Hailed The Matrix for this generation, Inception is definitely a mind-scrambler. As someone who has incredibly vivid dreams that are almost cinematic in plot, camera angling and characterisation, I remember being blown away when it was released. I saw it with my mother, who kept calling it ‘Conception’. That, my dears, would be a very different film indeed…
There are so many different interpretations and theories about specifics of the film, but I’m only going to give you my roundabout pop-cultural interpretation. (Seriously guys, don’t you know the tone of these articles by now?) If you want a more academic insight into the film, please see this article by the wonderful Maria Sledmere.
The premise of the film is that it is possible to enter and change a dream reality and to make someone aware that they are dreaming. A person’s mind is at their most vulnerable when they are asleep and it is the job of Dom Cobb, another troubled husband/father figure played by Leonardo DiCaprio, to extract personal and dangerous information from the ‘subject’ whilst they are unconscious. When we meet him, he is a freelance extractor attempting to obtain information from businessman Saito, played by Ken Watanabe, within a dream. It is here we are introduced to the concept of a dream-within-a-dream and the amalgamation of two of my favourite memes.

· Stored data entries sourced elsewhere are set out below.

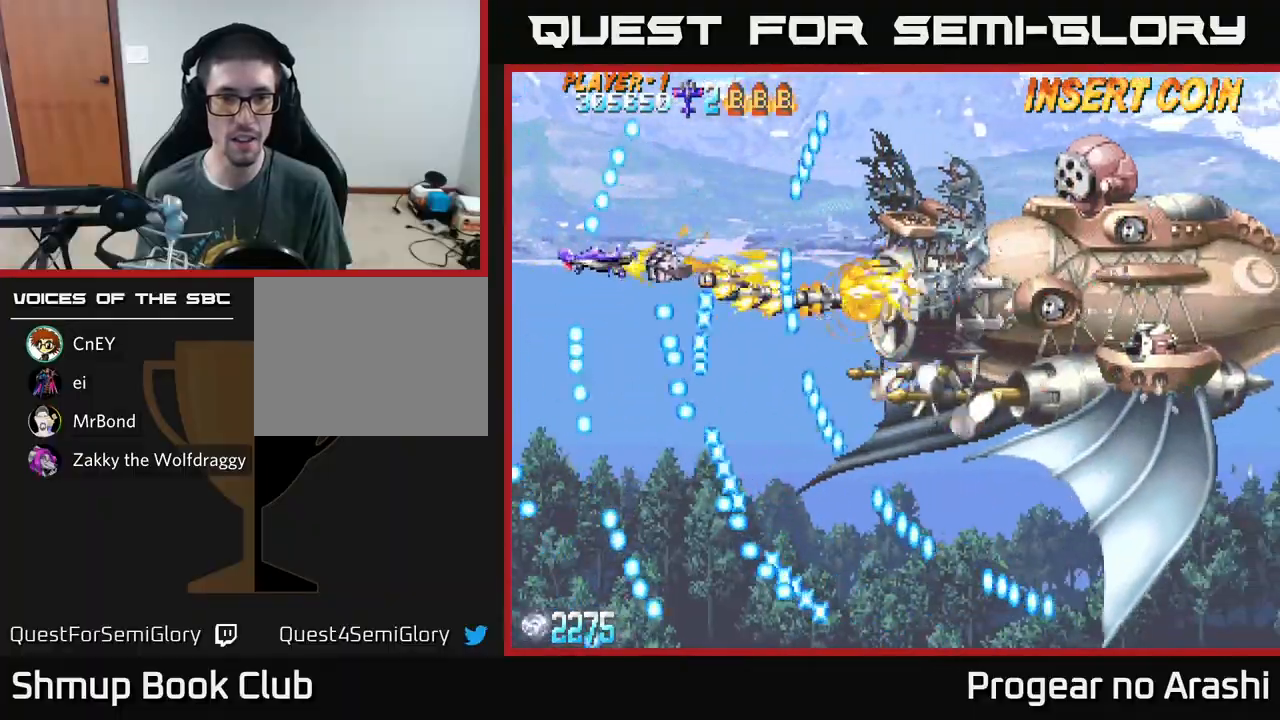
{"buttons": ["X", "DPAD_RIGHT"], "left_stick": "center", "events": [[117, "DPAD_RIGHT", "down"], [300, "A", "up"], [300, "X", "down"], [400, "DPAD_UP", "up"]]}
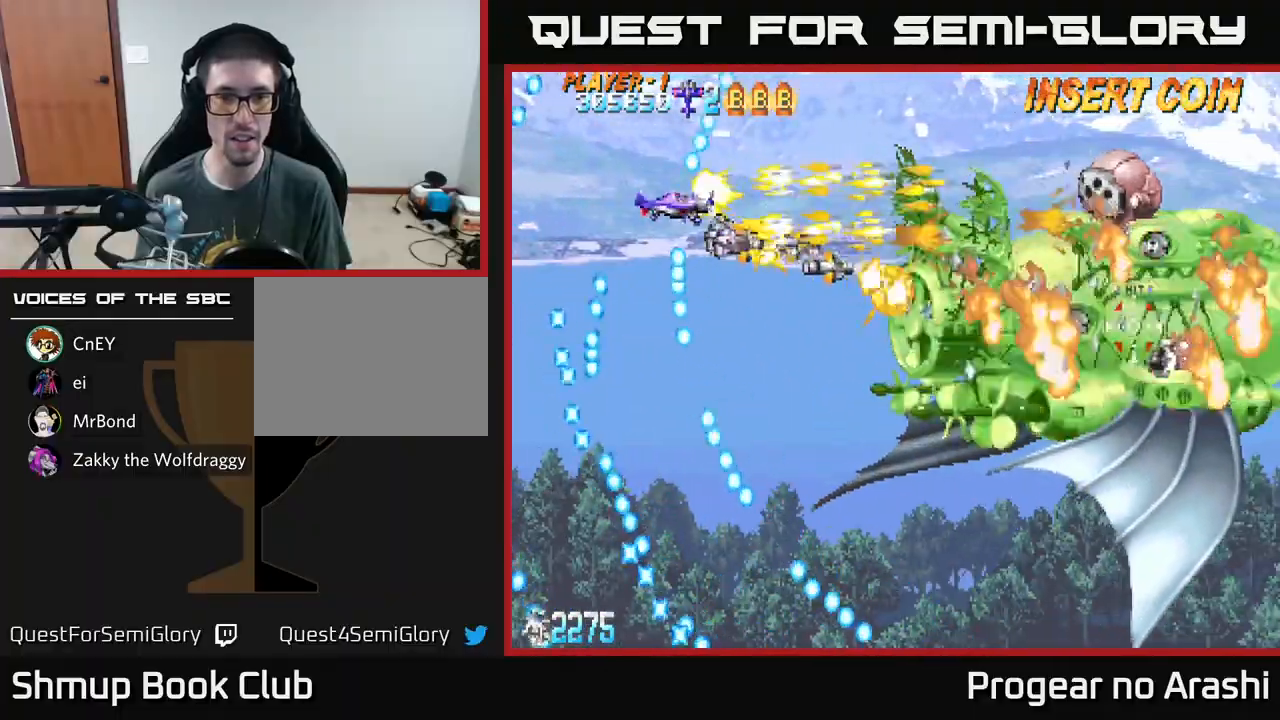
{"buttons": [], "left_stick": "center", "events": [[133, "DPAD_DOWN", "down"], [133, "DPAD_RIGHT", "up"], [267, "DPAD_LEFT", "down"], [267, "X", "up"], [283, "DPAD_DOWN", "up"], [417, "DPAD_LEFT", "up"]]}
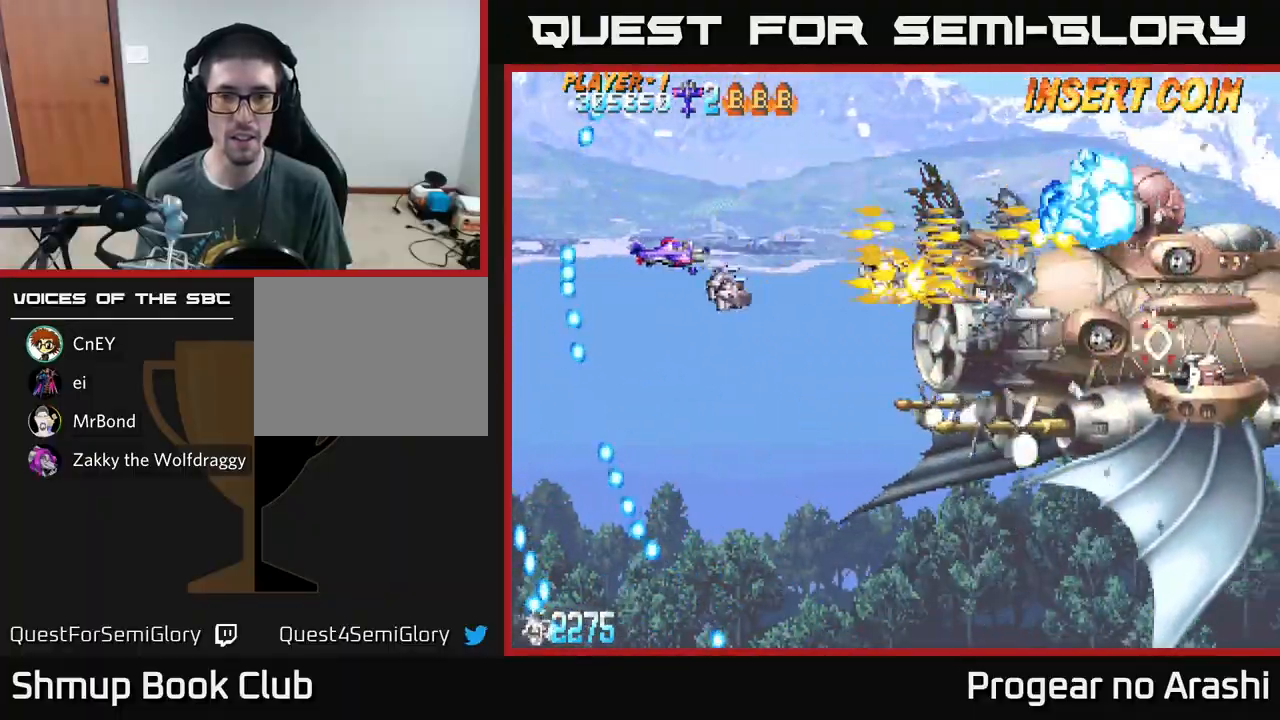
{"buttons": ["A", "DPAD_DOWN"], "left_stick": "center", "events": [[267, "DPAD_DOWN", "down"], [400, "A", "down"]]}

The mission goes awry when Mal, as a projection of Cobb’s subconscious, causes the mission to fail. However, Saito realises he is still dreaming when he feels the texture of the carpet in, what is supposed to be, his apartment is wrong. Once someone becomes aware they are dreaming, they begin to realise they don’t remember the start of the sequence of events and the strangeness of their surroundings.
In the field, it is recommended that only two or three layers of dream are penetrated. This is because the lower into the subconscious you delve, the more dangerous it becomes, with dreamers losing themselves and their sense of reality.
Dreams are constructed by an architect who is the creator and owner of the dream, and the person put into this dreamscape is known as the subject. The cycle of creation and existing within that creation is seamless in the dream world.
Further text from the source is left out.